New developments in cancer research
Progress on the ground. In recent years, advances in research have changed the way cancer is treated. Here are some recent updates:
Dr. Diaz began asking companies that made checkpoint inhibitors if they would sponsor a small trial. They refused it, saying the trial was too risky. He and Dr. Cercek wanted to give the drug to patients who could be cured with standard treatments. What the researchers were proposing could end up allowing cancers to grow beyond the point where they could be cured.
“It’s very difficult to change the standard of care,” Dr. Diaz said. “All the standard care machinery wants to do the surgery.”
Finally, a small biotechnology company, Tesaro, agreed to sponsor the study. Tesaro was bought by GlaxoSmithKline, and Dr Diaz said he needed to remind the larger company they were running the study – company executives had all but forgotten about the small trial.
Their first patient was Sascha Roth, then 38 years old. She first noticed rectal bleeding in 2018, but otherwise felt fine — she’s a runner and helps run a family-owned furniture store in Bethesda, Maryland.
During a sigmoidoscopy, she recalls, her gastroenterologist said, “Oh no. I was not I expected that!”
The next day, the doctor called Mrs. Roth. He had undergone a biopsy of the tumor. “It’s definitely cancer,” he told her.
“I completely melted,” she said.
Soon she was due to start chemotherapy at Georgetown University, but a friend had insisted she first see Dr Philip Paty at Memorial Sloan Kettering. Dr. Paty told him that he was almost certain that his cancer included the mutation that prevented him from responding well to chemotherapy. It turned out, however, that Ms Roth was eligible to take part in the clinical trial. If she had started chemotherapy, she wouldn’t have been.

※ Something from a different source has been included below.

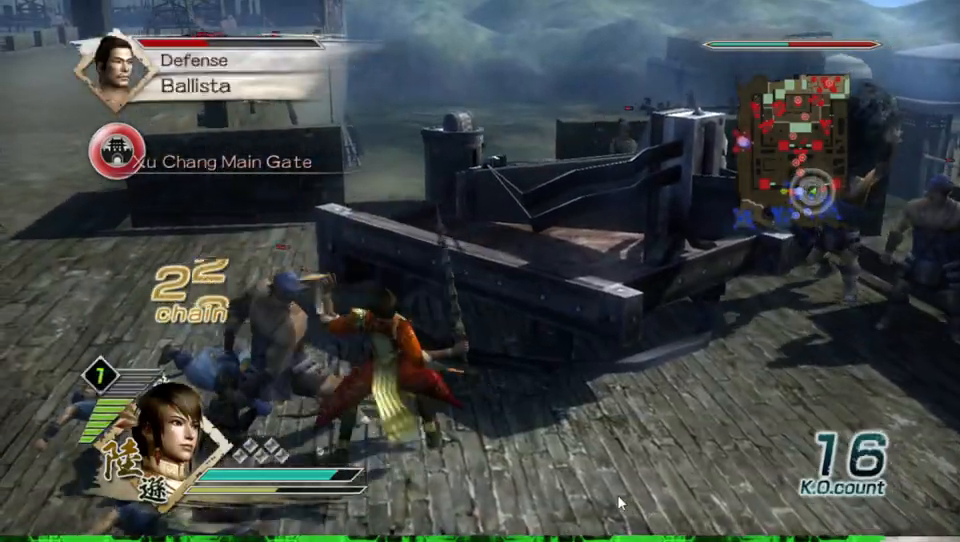
{"buttons": ["X"], "left_stick": "up", "right_stick": "center", "events": [[33, "X", "down"], [67, "X", "up"], [100, "X", "down"], [133, "X", "up"], [167, "X", "down"], [200, "X", "up"], [233, "X", "down"], [267, "X", "up"], [300, "X", "down"], [333, "X", "up"], [367, "X", "down"], [400, "X", "up"], [433, "X", "down"], [467, "X", "up"], [500, "X", "down"]]}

Not expecting a full response to dostarlimab, Ms. Roth had planned to move to New York for radiation, chemotherapy and, possibly, surgery after the trial ended. To preserve her fertility after scheduled radiation therapy, she had her ovaries removed and put back under her ribs.
After the trial, Dr. Cercek broke the news to him.
“We looked at your scans,” she said. “There is absolutely no cancer.” She did not need any further treatment.
“I told my family,” Ms Roth said. “They didn’t believe me.”
But two years later, she still has no trace of cancer.